Off-the-Job Safety: Don’t Let Snow-Shoveling Snowball Your Health

Shoveling snow is hard work. By understanding your physical health and taking the appropriate precautionary measures, you can reduce the risk of injury.

According to the American Journal of Emergency Medicine, shoveling show accounts for more than 11,500 emergency-room visits each year.

Shoveling-related problems – whether they necessitate a trip to the ER or not ­– range from herniated discs and tendinitis to fractures and spinal-cord injuries. Studies also suggest that shoveling can elevate the risk of heart attacks.

When shoveling snow – not to mention dealing with icy roads trying to walk on slippery pavement – caution is the key word, according to Dr. Jeffrey Cole, director of electrodiagnostic and musculoskeletal medicine at Kessler Institute for Rehabilitation in New Jersey.

“Most people don’t recognize the dangers that snow and ice present, nor do they realize the amount of stress that shoveling combined with cold weather can put on the body,” Cole says. “For older and more sedentary individuals, the likelihood of injury is even greater. While we can’t prevent injuries, we can try to minimize that risk.”

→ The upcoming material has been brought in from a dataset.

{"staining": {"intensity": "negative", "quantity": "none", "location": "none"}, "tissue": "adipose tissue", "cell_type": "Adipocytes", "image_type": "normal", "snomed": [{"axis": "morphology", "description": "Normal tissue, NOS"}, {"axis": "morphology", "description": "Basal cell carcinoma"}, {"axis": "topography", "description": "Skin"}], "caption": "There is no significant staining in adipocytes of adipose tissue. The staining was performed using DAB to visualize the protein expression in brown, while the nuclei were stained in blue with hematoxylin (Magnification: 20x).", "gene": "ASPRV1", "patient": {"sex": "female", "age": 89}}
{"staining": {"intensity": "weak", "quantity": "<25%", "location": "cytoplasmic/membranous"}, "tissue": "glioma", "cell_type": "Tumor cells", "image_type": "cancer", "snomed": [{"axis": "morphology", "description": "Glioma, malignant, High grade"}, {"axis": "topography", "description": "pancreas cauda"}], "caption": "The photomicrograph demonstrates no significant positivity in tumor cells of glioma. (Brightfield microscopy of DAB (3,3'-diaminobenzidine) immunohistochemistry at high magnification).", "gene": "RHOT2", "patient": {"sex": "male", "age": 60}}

Kessler Institute offers these tips for making snow-shoveling a safe winter activity:

  • Avoid caffeine or nicotine before shoveling, especially if you have a history of or are at high risk for a heart attack. These stimulants can increase your heart rate and cause your blood vessels to constrict, which places extra stress on the heart.  If you have a heart condition, respiratory issues or back problems, check with your doctor before doing any shoveling.
  • Drink plenty of water to avoid dehydration.
  • Dress in layers and be sure to wear a hat, gloves and sturdy, non-skid waterproof footwear. Avoid wearing scarves or hats that block your vision, and wear sunglasses or goggles to reduce glare.  
  • Move slowly and cautiously, and watch where you’re walking. What might look like wet pavement could be black ice, so be extra careful. When walking down stairs, plant your feet securely on each step and hold the handrail firmly.
  • Before shoveling, warm up for about 10 minutes. Do some basic exercises to stretch your back, arms and legs, and walk or march in place. “Warm” muscles generally work more efficiently and are less likely to become injured.
  • Try to shovel fresh snow, before it becomes packed or refrozen. It might be helpful to shovel a few times during a snowfall rather than waiting until the storm ends when the snow is deeper and heavier.
  • If possible, try pushing the snow rather than lifting. When lifting, pick up small amounts of snow at a time using your legs, not your back. Scoop the snow in a forward motion and step in the direction as you throw the snow. Avoid twisting and tossing the snow over your shoulder or to the side. 
  • Switch hands periodically and alternate the side to which you’re throwing snow to more evenly distribute the workload and repetitive muscle use.
  • Use a sturdy snow shovel that has open ends to allow you to easily toss the snow to the side.  
  • Pace yourself. Be sure to take frequent breaks to rest and avoid overexertion. Exhaustion can make you more susceptible to injury, hypothermia and frostbite.

Most importantly, if you begin to experience any pain in your chest, arm or neck, shortness of breath or profuse sweating, stop shoveling immediately and seek emergency medical attention.